Firstly, while the puzzles are fairly simple to solve, you'll frequently have to fight the controls in order to actually make it happen. There's nothing more aggravating than knowing how to complete an objective but being unfairly unable to do so, and Insanely Twisted Shadow Planet does its best to make this happen as often as possible with a horrendously clunky guided missile puzzle element, a lack of precise control across the board and a nasty radial ability wheel. The latter is probably the worst offender, as for reasons I can't understand, the four face buttons are used as hotkeys rather than the 8-way directional pad. Quickly switching between abilities is frequently an exasperating chore - but one that's absolutely essential. Most of the gadgets do work exceptionally well on their own, but getting to them is the problem!
The second major issue is backtracking, which you'll need to do often in order to collect all of the goodies and upgrades. However, your map will happily fill in areas that you haven't actually visited (just passed by, meaning that keeping track of unexplored areas can be nigh-on impossible) and compounds the problem by failing to mark obstacle or pickup locations. More vexatiously, puzzles reset after leaving and returning to each area. Having to backtrack is controversial enough as it is, but having to do so while repeating every step is another thing entirely.
Ultimately - and I can't believe that I'm about to say this - Insanely Twisted Shadow Planet suffers from a lack of genuine personality. It may look unique, but the experience boils down to implacable flying saucers shooting disgusting bugs and solving a few puzzles. There's nothing to relate to, empathise or otherwise engage with beyond the very first cutscene, making for a game that feels much more derivative and soulless than it actually is. In this reviewer's opinion, a little more characterisation - or context for the action - would have been appropriate in this case.
Or an XP metagame. A score.

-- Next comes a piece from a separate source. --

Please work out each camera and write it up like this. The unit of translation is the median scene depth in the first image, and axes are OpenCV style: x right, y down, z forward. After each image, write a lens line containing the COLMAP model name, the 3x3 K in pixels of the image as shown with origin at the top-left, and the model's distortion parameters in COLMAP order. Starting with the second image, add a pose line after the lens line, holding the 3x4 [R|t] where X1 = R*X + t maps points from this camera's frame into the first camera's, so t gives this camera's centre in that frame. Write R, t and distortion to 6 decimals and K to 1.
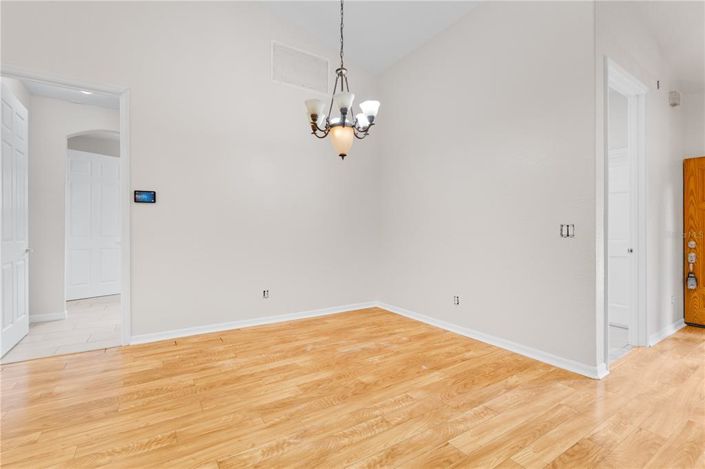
lens RADIAL K [[317.5, 0, 352.5], [0, 317.5, 234.5], [0, 0, 1]] dist [-0.000972, 0.000293]
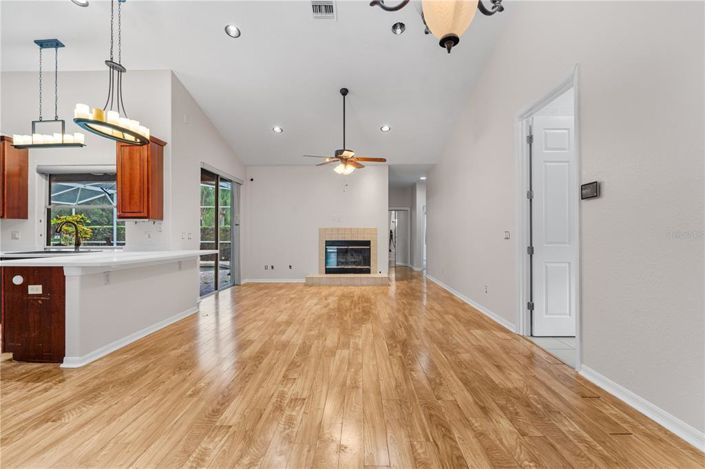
lens RADIAL K [[317.5, 0, 352.5], [0, 317.5, 234.5], [0, 0, 1]] dist [-0.000972, 0.000293]
pose [[-0.562032, -0.005702, -0.827096, 0.362483], [-0.005734, 0.999979, -0.002997, -0.007502], [0.827096, 0.003058, -0.562053, 1.121924]]
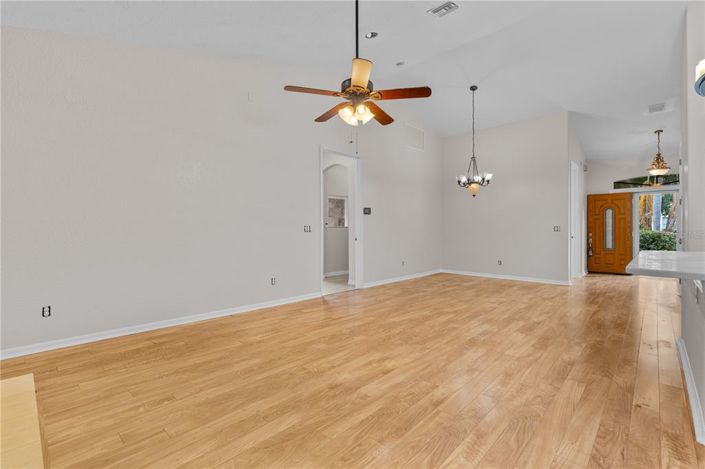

Anything to give us a reason to continue playing beyond... well...playing.
- Solid physics engine, great tools, fun puzzles
- Addictive exploration dynamic
- Looks incredible
- Some nasty control issues
- Tedious backtracking amplified by resetting puzzles
- Lacks personality
The Short Version: Insanely Twisted Shadow Planet is a solid game that's great fun while it lasts. It's a feast for the eyes and ears, but manages to fall just short of the greatness its art design and big ideas aspired to.